Your reply should hold only the lines from the records below where "following" occurs.

MATERIAL PROVIDED below:

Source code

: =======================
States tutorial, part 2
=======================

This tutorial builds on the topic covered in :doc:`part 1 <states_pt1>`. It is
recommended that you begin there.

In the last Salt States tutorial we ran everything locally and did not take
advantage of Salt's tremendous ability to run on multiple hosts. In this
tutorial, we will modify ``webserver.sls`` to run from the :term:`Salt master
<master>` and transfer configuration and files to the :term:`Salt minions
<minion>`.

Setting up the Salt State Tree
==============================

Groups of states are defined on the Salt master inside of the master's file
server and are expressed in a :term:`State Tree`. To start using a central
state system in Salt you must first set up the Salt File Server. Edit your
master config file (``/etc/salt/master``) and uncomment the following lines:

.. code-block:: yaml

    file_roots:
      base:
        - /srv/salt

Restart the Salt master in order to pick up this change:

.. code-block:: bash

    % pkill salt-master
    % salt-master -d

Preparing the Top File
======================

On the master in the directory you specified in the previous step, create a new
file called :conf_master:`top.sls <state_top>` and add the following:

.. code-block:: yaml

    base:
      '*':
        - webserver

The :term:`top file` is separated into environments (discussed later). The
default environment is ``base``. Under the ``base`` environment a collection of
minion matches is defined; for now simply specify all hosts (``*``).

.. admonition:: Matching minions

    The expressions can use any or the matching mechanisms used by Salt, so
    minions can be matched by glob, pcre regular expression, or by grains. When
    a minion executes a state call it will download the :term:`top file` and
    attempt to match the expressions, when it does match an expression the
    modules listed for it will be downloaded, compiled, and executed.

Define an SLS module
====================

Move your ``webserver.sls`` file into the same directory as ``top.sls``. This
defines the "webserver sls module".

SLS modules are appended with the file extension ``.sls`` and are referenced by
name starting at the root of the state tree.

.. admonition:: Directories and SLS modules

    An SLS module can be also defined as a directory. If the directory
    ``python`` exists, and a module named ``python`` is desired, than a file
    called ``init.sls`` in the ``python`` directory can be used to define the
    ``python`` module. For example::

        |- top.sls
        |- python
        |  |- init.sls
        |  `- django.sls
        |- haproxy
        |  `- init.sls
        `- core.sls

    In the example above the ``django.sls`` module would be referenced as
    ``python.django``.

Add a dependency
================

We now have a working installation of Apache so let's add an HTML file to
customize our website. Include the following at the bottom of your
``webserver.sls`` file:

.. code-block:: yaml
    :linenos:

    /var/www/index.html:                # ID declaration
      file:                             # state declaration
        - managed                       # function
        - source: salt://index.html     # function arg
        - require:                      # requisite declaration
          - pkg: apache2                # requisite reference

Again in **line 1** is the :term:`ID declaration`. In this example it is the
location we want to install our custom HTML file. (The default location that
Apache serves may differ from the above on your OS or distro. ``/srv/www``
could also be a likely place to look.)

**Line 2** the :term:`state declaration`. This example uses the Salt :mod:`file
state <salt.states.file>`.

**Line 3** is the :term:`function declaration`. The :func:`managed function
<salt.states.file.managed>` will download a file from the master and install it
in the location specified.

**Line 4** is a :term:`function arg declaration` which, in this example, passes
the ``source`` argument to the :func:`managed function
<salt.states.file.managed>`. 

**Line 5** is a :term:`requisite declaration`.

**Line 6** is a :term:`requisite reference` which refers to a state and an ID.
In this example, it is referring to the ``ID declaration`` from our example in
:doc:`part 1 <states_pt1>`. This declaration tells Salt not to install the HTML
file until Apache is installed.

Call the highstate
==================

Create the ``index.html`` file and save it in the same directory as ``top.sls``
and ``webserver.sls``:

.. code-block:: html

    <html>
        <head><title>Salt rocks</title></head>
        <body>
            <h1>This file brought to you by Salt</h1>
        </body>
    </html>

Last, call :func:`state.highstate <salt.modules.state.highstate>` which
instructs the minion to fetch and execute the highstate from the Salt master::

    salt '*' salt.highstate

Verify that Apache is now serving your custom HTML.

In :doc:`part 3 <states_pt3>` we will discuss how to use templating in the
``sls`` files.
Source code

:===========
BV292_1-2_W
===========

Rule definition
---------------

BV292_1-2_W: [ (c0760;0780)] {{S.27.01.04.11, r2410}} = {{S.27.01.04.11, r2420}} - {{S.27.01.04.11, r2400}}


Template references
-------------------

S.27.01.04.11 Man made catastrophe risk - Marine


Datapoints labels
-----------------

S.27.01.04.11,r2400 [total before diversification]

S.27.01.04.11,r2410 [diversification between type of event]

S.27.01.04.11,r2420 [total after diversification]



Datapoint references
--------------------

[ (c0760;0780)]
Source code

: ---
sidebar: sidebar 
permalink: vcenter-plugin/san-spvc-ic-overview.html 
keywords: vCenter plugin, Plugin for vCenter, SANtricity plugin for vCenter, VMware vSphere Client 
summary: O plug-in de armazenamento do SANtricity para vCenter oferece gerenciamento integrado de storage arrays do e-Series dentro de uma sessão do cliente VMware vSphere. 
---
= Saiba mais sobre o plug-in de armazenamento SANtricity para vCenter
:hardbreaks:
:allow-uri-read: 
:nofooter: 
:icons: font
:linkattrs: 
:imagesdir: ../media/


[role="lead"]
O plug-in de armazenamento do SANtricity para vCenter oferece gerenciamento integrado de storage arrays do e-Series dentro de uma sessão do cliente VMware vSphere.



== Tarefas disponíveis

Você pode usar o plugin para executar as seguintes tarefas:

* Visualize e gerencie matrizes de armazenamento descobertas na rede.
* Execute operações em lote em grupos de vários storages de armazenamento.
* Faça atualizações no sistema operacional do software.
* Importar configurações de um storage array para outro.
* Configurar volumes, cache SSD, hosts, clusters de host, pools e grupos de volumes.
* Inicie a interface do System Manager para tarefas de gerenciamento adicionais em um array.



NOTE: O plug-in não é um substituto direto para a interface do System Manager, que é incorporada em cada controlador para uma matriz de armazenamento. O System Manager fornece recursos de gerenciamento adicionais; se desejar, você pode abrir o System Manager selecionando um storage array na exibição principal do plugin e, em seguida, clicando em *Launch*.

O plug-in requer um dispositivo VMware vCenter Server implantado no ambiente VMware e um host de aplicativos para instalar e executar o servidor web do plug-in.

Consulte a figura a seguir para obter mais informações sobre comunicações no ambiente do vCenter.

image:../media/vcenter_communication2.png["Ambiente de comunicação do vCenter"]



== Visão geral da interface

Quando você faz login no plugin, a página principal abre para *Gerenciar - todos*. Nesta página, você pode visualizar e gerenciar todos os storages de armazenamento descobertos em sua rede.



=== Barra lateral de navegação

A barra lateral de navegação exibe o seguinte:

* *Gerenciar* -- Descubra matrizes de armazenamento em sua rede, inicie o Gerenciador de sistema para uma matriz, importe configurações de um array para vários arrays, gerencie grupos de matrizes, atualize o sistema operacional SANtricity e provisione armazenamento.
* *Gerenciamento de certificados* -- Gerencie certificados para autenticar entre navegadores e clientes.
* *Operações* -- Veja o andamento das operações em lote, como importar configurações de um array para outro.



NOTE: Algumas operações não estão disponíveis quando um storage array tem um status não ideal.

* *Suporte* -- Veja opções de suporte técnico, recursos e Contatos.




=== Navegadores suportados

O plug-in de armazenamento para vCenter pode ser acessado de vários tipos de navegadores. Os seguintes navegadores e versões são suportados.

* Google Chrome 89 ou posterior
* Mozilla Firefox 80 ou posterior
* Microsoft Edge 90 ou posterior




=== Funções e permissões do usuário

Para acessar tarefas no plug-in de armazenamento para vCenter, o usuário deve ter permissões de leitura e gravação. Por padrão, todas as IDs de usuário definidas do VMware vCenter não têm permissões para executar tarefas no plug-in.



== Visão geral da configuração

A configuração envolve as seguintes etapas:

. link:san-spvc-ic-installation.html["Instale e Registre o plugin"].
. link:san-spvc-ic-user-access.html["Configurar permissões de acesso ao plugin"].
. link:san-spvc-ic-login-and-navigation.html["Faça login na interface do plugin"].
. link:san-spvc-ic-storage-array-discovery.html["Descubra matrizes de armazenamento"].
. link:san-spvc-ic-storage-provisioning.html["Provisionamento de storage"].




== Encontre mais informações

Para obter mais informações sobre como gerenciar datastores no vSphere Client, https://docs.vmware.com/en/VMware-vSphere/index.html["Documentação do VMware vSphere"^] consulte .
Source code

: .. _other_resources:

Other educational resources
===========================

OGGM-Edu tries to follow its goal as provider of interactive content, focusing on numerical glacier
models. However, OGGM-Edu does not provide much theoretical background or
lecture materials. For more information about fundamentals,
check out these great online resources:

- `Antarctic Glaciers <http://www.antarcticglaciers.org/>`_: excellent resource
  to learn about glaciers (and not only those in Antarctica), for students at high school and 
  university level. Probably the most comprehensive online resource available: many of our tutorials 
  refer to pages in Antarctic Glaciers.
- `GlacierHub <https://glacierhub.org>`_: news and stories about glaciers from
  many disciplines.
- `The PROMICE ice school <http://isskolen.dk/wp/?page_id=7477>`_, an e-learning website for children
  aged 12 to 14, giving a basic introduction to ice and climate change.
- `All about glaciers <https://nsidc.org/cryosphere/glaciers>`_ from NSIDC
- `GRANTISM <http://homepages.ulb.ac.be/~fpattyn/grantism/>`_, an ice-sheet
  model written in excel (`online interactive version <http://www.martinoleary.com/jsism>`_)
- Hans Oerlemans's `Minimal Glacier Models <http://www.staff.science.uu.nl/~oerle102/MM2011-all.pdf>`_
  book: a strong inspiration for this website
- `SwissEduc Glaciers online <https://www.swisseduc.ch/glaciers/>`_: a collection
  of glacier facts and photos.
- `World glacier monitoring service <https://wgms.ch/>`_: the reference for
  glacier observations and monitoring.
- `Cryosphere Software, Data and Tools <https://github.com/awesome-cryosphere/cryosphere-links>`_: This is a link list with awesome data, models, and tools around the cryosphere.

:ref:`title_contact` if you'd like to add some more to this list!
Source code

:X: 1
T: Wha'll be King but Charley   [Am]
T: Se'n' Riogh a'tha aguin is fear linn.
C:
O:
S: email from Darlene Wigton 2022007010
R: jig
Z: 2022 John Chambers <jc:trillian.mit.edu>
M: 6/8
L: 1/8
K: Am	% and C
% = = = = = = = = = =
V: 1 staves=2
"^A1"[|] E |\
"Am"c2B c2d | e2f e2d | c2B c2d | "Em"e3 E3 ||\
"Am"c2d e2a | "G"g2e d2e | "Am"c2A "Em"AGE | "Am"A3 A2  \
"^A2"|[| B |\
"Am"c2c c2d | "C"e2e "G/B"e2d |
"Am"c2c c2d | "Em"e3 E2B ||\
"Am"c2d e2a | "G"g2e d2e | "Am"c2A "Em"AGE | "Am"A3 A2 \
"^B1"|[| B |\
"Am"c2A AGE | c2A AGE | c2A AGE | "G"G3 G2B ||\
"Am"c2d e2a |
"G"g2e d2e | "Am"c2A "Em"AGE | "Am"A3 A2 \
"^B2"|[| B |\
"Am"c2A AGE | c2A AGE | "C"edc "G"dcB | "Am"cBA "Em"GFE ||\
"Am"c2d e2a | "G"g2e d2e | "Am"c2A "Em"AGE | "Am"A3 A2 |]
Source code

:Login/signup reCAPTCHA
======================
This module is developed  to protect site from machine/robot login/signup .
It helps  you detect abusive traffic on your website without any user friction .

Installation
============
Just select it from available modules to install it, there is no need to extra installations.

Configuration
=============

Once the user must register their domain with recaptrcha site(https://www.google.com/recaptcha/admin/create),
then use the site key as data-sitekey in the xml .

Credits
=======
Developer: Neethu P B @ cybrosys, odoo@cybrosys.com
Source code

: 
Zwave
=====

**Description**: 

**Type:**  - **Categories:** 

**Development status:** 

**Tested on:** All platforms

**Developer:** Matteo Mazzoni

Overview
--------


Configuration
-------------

End of MATERIAL PROVIDED.

### RESPONSE TO THIS TASK
master config file (``/etc/salt/master``) and uncomment the following lines:
file called :conf_master:`top.sls <state_top>` and add the following:
customize our website. Include the following at the bottom of your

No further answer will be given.